1982. C'est au début
de l'année du Chien que s'effectue un tour de France
sans Tai-Luc encaserné, qui une fois libéré
des o.m. participe à l'enregistrement d'Une Cause
A Rallier, le deuxième album distribué par
Daniel Guichard(!), repart en Chine Populaire et revient
à Paname au début de l'année du cochon.
1983. Deuxième tour de France. LSD qui s'est augmenté
de Muzo le saxophoniste interceltique, enregistre pour le
label sonomondialiste Celluloid, son troisième album
au nom prémédité : Aujourd'hui Et Demain.
1984-1994. Une décennie
importante au cours de laquelle LSD a survécu à
tous les mauvais plans qui ont eu raison de la majorité
de ses contemporains. Outre une réputation sulfureuse,
LSD a produit une discographie incessante : Cité
Des Anges, Eddie Jones, Quartier Libre, 23-05-89, Banzai,
Remix 2536, Ganeko meets LSD sans parler des compils et
des singles. Des concerts à l'étranger : Québec,
Tibet, Slovaquie, Roumanie. Même des interviews donnés
au... Japon ! Au début de la nouvelle et fatale année
du Chien, coup du théâtre : à l'instar
des rebelles afghans victorieux des Chouravi soviétiques,
LSD va se fractionner pour cause de querelles intestines.
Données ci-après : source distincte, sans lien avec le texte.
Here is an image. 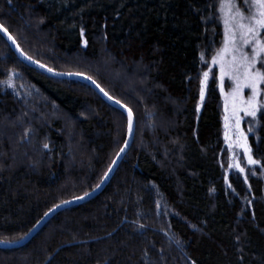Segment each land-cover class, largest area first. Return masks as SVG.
I'll use <instances>...</instances> for the list:
<instances>
[{"label": "trees", "instance_id": "trees-1", "mask_svg": "<svg viewBox=\"0 0 264 264\" xmlns=\"http://www.w3.org/2000/svg\"><path fill=\"white\" fill-rule=\"evenodd\" d=\"M216 6L0 0V24L28 57L91 77L135 121L104 189L0 248V264H264V111L248 137L257 171L224 177L220 95L198 94L202 44L211 30L221 39ZM126 126L87 84L25 64L0 34V241L94 189Z\"/></svg>", "mask_w": 264, "mask_h": 264}, {"label": "rangeland", "instance_id": "rangeland-1", "mask_svg": "<svg viewBox=\"0 0 264 264\" xmlns=\"http://www.w3.org/2000/svg\"><path fill=\"white\" fill-rule=\"evenodd\" d=\"M234 3L239 5L240 9L248 14L245 0H234ZM251 4V0H248ZM217 16L221 22V39L215 41L213 32L207 35V39L203 42L200 50V69H199V87L198 94L201 99V81H204V98L207 94L208 87L213 85L220 95V116L222 123V158L221 165L224 177L228 175H237L243 179L255 174L258 169V163L252 155V151L248 144V137L255 136V128L260 114L264 111V81L256 84L255 101V116L247 115L243 109L248 108L247 102L253 96L251 87L245 84L244 69L239 68L234 63L233 58L239 59L240 52L237 49L242 48L249 57L252 56V45H242L239 41V33L237 40L232 41L231 15L234 9H229L226 0H217L216 6ZM255 11V8L252 9ZM226 21L228 23H226ZM226 35L228 37V51H223L226 47ZM264 42V35L260 37ZM264 56V53H261ZM216 61L213 62V58ZM252 71H260L264 73V60L257 58ZM207 73V77L204 76ZM239 77V80L237 79ZM238 82L242 85L239 94H235ZM10 89L12 88L11 76L4 82ZM249 158L256 161L255 164L249 162ZM243 169V171H241Z\"/></svg>", "mask_w": 264, "mask_h": 264}, {"label": "snow or ice", "instance_id": "snow-or-ice-1", "mask_svg": "<svg viewBox=\"0 0 264 264\" xmlns=\"http://www.w3.org/2000/svg\"><path fill=\"white\" fill-rule=\"evenodd\" d=\"M229 9H234V13L231 15V21H232V28L230 31L232 32V41L233 43L237 40V33H239V41L242 45H252V56L249 57V55L243 51L242 48L237 49L240 52L239 59L237 60L236 57L233 58V61L235 64L238 65L237 71H239V68L244 69V80L245 84L252 88L253 90V96L247 101L243 103H247L248 108L243 109L247 115L255 116V108L253 107V103L255 101V93H256V84L260 81H264V73L260 71H252L254 64L259 57L261 60H264V56H261V53H264V42L261 41L260 37L264 35V0H251V4H248V0H245V4L247 6V12L248 14L245 15V12L242 11L236 3H234V0H226ZM255 8V11H252V9ZM226 23H228L226 21ZM0 32H3L9 40H11L13 43H15V40L13 37L8 34L7 30L4 28L3 25H0ZM83 35V33H82ZM227 41L228 37L226 35V47L223 51H228L227 48ZM216 61V57L213 58V62ZM41 67H44V65H40ZM49 72L52 71L51 68L47 69ZM207 73H204V76L207 77ZM86 79H91V77H85ZM239 80V77L237 78ZM93 84H96V81H92ZM204 81H201V100L204 98ZM98 88H100L99 84H96ZM245 85H242L238 82L237 88L235 90V94H239V91L242 87ZM100 91L104 93L105 96L108 97V99H112L111 96L107 92L104 91L103 88H100ZM115 103L120 104V101H115ZM123 107V105H121ZM132 112L129 109L128 110V128L129 132L132 130ZM125 145H127V141H125ZM48 145H45V148H47ZM125 149L121 148L120 152H123ZM120 153L118 152L117 155ZM249 162L252 164H255L256 161L249 158ZM115 163V161H113ZM243 171V169H241ZM108 173H105V176H107ZM99 187V185H97ZM85 195H88V193H85ZM83 197H78L77 199H82ZM51 211V209L49 210ZM48 213H45L47 215Z\"/></svg>", "mask_w": 264, "mask_h": 264}, {"label": "water", "instance_id": "water-1", "mask_svg": "<svg viewBox=\"0 0 264 264\" xmlns=\"http://www.w3.org/2000/svg\"><path fill=\"white\" fill-rule=\"evenodd\" d=\"M0 34L7 41V43L9 44V46L11 48V50L13 51V53L21 61H23L25 64L33 67L34 69H36L38 71H41L42 73H44V74H46V75H48L50 77L56 78V79L78 80V81H81V82L87 84L91 89H93L108 104H110L113 107H115L116 109H119L120 111H122L125 114L126 118H127L126 137H125V141H127V145H125V142H124V144L121 147V148H124L125 150L123 152H120V150L118 151L120 154L116 155L115 158L113 159V161H115V163H113V161H112V163L110 164L109 168L106 171V173H108V175L105 176V174H104V176L102 177L101 181L98 184L99 187L96 186L94 189H92L89 192H87L88 195L83 194V195L79 196V197H83L82 199H77L78 197H75L73 199L64 201V202L59 203L58 205L52 207L51 211H47L46 213H48V214L47 215L44 214L41 217V219L21 239H19L17 241H13V242L0 241V248H17V247H20V246L26 244L44 226V224L49 219H51V217L54 216L56 213H58L59 211L65 209V208H68L70 206H73V205L82 203L84 201H87V200L93 198L94 196L98 195L104 189V187L106 186V184L111 179L113 173L115 172L116 168L118 167L119 163L121 162L122 158L124 157L125 153L127 152V150L129 149V147H130V145L132 143L133 136H134V129H135V121H134V116L132 114V116H133L132 130H131V132H129V128H128V110H129V108L127 106H125L121 102H120V104L115 103V101H117V100L114 99L113 97H112L111 100L108 99V97L105 96L104 93L100 91L101 87L98 88L96 86L97 83L96 84L92 83L93 79H86L85 77H88V76H86L84 74H81V73L58 72V71H55L53 69H52L51 72H49L47 70V69H49V67H47L45 65H44V67H41L40 65H43L42 63H40V62L28 57L20 49V47H19V45L17 44L16 41H15V43H13L11 40L8 39V37L3 32H0ZM8 34H10V33L8 32ZM121 105H123V107Z\"/></svg>", "mask_w": 264, "mask_h": 264}, {"label": "bare ground", "instance_id": "bare-ground-1", "mask_svg": "<svg viewBox=\"0 0 264 264\" xmlns=\"http://www.w3.org/2000/svg\"><path fill=\"white\" fill-rule=\"evenodd\" d=\"M44 65V64H43ZM115 158V157H114Z\"/></svg>", "mask_w": 264, "mask_h": 264}]
</instances>
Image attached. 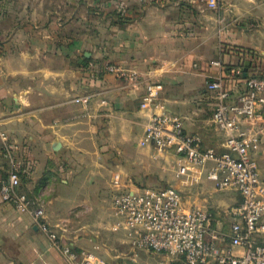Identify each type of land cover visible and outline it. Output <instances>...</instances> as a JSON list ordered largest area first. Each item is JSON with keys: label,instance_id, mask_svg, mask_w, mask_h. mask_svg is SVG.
Masks as SVG:
<instances>
[{"label": "crops", "instance_id": "obj_1", "mask_svg": "<svg viewBox=\"0 0 264 264\" xmlns=\"http://www.w3.org/2000/svg\"><path fill=\"white\" fill-rule=\"evenodd\" d=\"M246 61L249 72L264 75V0H221L218 9L194 0H0V132L30 162L23 188L44 202L76 249L109 234L112 247L129 249L110 232L113 199L148 186H173L186 205L230 220L242 202L238 191L207 179L187 185L170 169L173 155L139 145L151 114L140 103L146 83H161L168 111L183 116L205 147L223 152L207 81ZM109 63L143 81L108 73ZM86 94L96 96L81 117L73 101ZM3 150L0 138L6 179ZM254 156L264 180V134ZM33 222L0 196V264H68ZM256 240L264 245V233Z\"/></svg>", "mask_w": 264, "mask_h": 264}, {"label": "built area", "instance_id": "obj_2", "mask_svg": "<svg viewBox=\"0 0 264 264\" xmlns=\"http://www.w3.org/2000/svg\"><path fill=\"white\" fill-rule=\"evenodd\" d=\"M220 1L194 0L208 9H218ZM213 65L223 66L221 60L213 61ZM243 66L207 81L214 97L213 123L224 137L223 152L205 147L200 135L186 131L183 116L168 111L161 83H146L140 108L151 114L139 145L154 146L160 153L173 155L170 169L185 184L207 179L219 190L238 191L242 202L231 209V219L226 223L208 208L186 205L179 189L173 186L118 193L113 199L110 229L122 234L129 251L114 247L108 251L119 264H141L140 254L161 256L160 264H264V245L256 240L264 233V180L254 156L264 134V76L249 72L244 78ZM105 69L135 85L143 81L138 71L119 64L109 63ZM236 76L245 85L242 91L236 85ZM95 96L74 98L73 102L83 107L81 117L87 114ZM107 104L106 99L101 100V105ZM0 138L8 166L7 178H0L2 200L18 212L31 215L35 226L68 264H108L95 250L76 249L65 239L67 230L50 222L44 202L23 188L30 162L16 153L4 131ZM119 180L116 174L115 181Z\"/></svg>", "mask_w": 264, "mask_h": 264}, {"label": "rangeland", "instance_id": "obj_3", "mask_svg": "<svg viewBox=\"0 0 264 264\" xmlns=\"http://www.w3.org/2000/svg\"><path fill=\"white\" fill-rule=\"evenodd\" d=\"M32 220H33V218H32ZM226 223H229V221L226 220ZM110 232H112V231H110ZM112 233H114V232H112ZM109 242L113 244L112 236L110 234H109V236L105 235V240H103V241H99V240L98 241H94L93 240V242L91 241L90 248H85V249L95 250L97 255L100 257V259H105L107 262H109L108 264H119L120 261H118V260H114L113 261L112 258L110 257L108 249H109V247H112V244H110ZM97 245H101L102 247L100 249H95V246H97ZM117 247L118 248H116V246H115L114 248L118 249L121 252H128L129 251L128 247L126 245H124V244H121L120 246H117ZM61 256L63 257L62 254H61ZM7 258L8 259H6V258L4 259L3 258V261H6L8 263L11 262L10 260H12V259H9L8 256H7ZM63 259H65V258L63 257ZM146 260H147V256H145L144 254H140L139 262L141 264H143V263L146 262ZM161 260H162L161 256L154 255L153 259H151V261H150V264H160ZM9 264H12V263H9ZM14 264H21V263L18 262V261H14Z\"/></svg>", "mask_w": 264, "mask_h": 264}, {"label": "water", "instance_id": "obj_4", "mask_svg": "<svg viewBox=\"0 0 264 264\" xmlns=\"http://www.w3.org/2000/svg\"><path fill=\"white\" fill-rule=\"evenodd\" d=\"M251 65V62L246 61L244 64V78H247L249 76V67Z\"/></svg>", "mask_w": 264, "mask_h": 264}, {"label": "trees", "instance_id": "obj_5", "mask_svg": "<svg viewBox=\"0 0 264 264\" xmlns=\"http://www.w3.org/2000/svg\"><path fill=\"white\" fill-rule=\"evenodd\" d=\"M229 70V69H228ZM262 76H264V75H262ZM235 79H237V80H239L238 82H237V84H238V89L240 90V91H242V90H244L245 89V85H244V83L242 82V81H240V76H236V77H234ZM24 179H25V177H24ZM23 179V180H24Z\"/></svg>", "mask_w": 264, "mask_h": 264}]
</instances>
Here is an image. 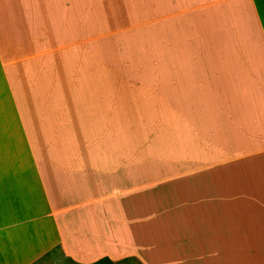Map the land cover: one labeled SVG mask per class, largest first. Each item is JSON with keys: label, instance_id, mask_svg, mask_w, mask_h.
<instances>
[{"label": "crops", "instance_id": "1", "mask_svg": "<svg viewBox=\"0 0 264 264\" xmlns=\"http://www.w3.org/2000/svg\"><path fill=\"white\" fill-rule=\"evenodd\" d=\"M264 264V0H0V264Z\"/></svg>", "mask_w": 264, "mask_h": 264}, {"label": "rangeland", "instance_id": "2", "mask_svg": "<svg viewBox=\"0 0 264 264\" xmlns=\"http://www.w3.org/2000/svg\"><path fill=\"white\" fill-rule=\"evenodd\" d=\"M36 264H77L69 259L65 258L64 255L55 250L48 255L42 257ZM104 264H143L139 259H131L120 263H104Z\"/></svg>", "mask_w": 264, "mask_h": 264}, {"label": "trees", "instance_id": "3", "mask_svg": "<svg viewBox=\"0 0 264 264\" xmlns=\"http://www.w3.org/2000/svg\"><path fill=\"white\" fill-rule=\"evenodd\" d=\"M131 259H138L135 256H125L123 258H120L118 260H112L109 257H102L94 262L88 263V264H104V263H120V262H124V261H128Z\"/></svg>", "mask_w": 264, "mask_h": 264}]
</instances>
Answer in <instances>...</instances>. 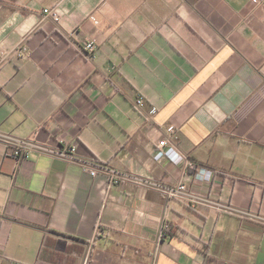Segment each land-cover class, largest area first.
Wrapping results in <instances>:
<instances>
[{"label":"crops","instance_id":"crops-1","mask_svg":"<svg viewBox=\"0 0 264 264\" xmlns=\"http://www.w3.org/2000/svg\"><path fill=\"white\" fill-rule=\"evenodd\" d=\"M1 52L0 264H264V1L0 0Z\"/></svg>","mask_w":264,"mask_h":264},{"label":"built area","instance_id":"built-area-1","mask_svg":"<svg viewBox=\"0 0 264 264\" xmlns=\"http://www.w3.org/2000/svg\"><path fill=\"white\" fill-rule=\"evenodd\" d=\"M258 3L263 2L264 0H255ZM44 14L52 16L55 21H60V13L56 8H45ZM97 49V43L95 40H86L84 43V50L90 56L93 55ZM4 54L0 53V62L4 58ZM144 102L142 97L136 100V104L141 106ZM177 132L173 130L171 132L172 138H177ZM60 144L56 147H51L47 145H40L36 142H32L27 139H20L9 137L7 139L8 149L7 155L17 158L18 160L26 158L29 156V153L33 149L42 150L44 152L50 153L53 156L65 158L73 162H79L84 166V169L88 171L91 175H97L100 172L99 167L93 165L90 161L85 160L77 154V146L75 144H67L63 139H60ZM178 155V150L171 145L170 140H162L155 151V158L161 160L163 158L173 159ZM190 166L196 170V176L202 180H212L215 175V171L208 167L197 166L196 164L190 162ZM187 187L184 182H180L177 188H170L168 193H177V192H186ZM165 233V230H164Z\"/></svg>","mask_w":264,"mask_h":264}]
</instances>
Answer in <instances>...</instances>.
Départ de Jean-Pierre et Jean-Claude.
1995. Tout le monde
croit LSD moribond alors qu'en fait depuis plusieurs mois,
Tai-Luc, Rikko et Muzo répètent intensivement
avec Cambouis, ex-batteur de Wunderbach, Thierry, saxophoniste
catalan et Pedro, trompettiste supplétif mexicanoïde.
Sollicités à nouveau par le label Musidisc,
LSD retourne en studio pour enregistrer l'album Tambour
Et Soleil. Muzo et sa nouvelle section de cuivres en pleine
forme vont même faire partie du backing group du londonien
Judge Dread lors de son show à Paris. Arrive l'été
et tout se précipite, Tai-Luc a tous les pouvoirs
pour la réalisation du clip du single Vénales
Fiançailles. 4 mn 35 de super-16 avec un cast de
4 demoiselles super-cool : deux occidentales, deux orientales
et un storyboard né aux Halles en... 1982 ! Après
un concert warm-up révolutionnaire fin octobre au
Café De La Danse et le squattage du Boulevard Des
Clips sur M6, Ceux dont le vice professionnel est d'être
détracteurs mais aussi de se laisser intoxiquer médiatiquement,
n'ont pas d'autre choix que de penser tout bas : "mer..
LSD est de retour !". LSD repart en à la conquête
de son Afghanistan hexagonal.
1996. Année
du Rat et nouvelle offensive. Le Kawthoolei tour va pratiquement
emmener le LSD nouveau partout en France même à
la Grave, devant une foule de parapenteurs et de skieuses
blondes. Au Bikini toulousain, Certains supporters arborant
des tee-shirts UNTAC ont l'air d'être de retour de
mission au Cambodge, une jeune admiratrice prétend
être la fille de Nougaro. Après le concert
parisien à la Cigale, aidé de son détachement
féminin de danseuses sudest-asiatiques en treillis,
LSD a reconquis tout son Kaboul et Afghanistan hexagonal.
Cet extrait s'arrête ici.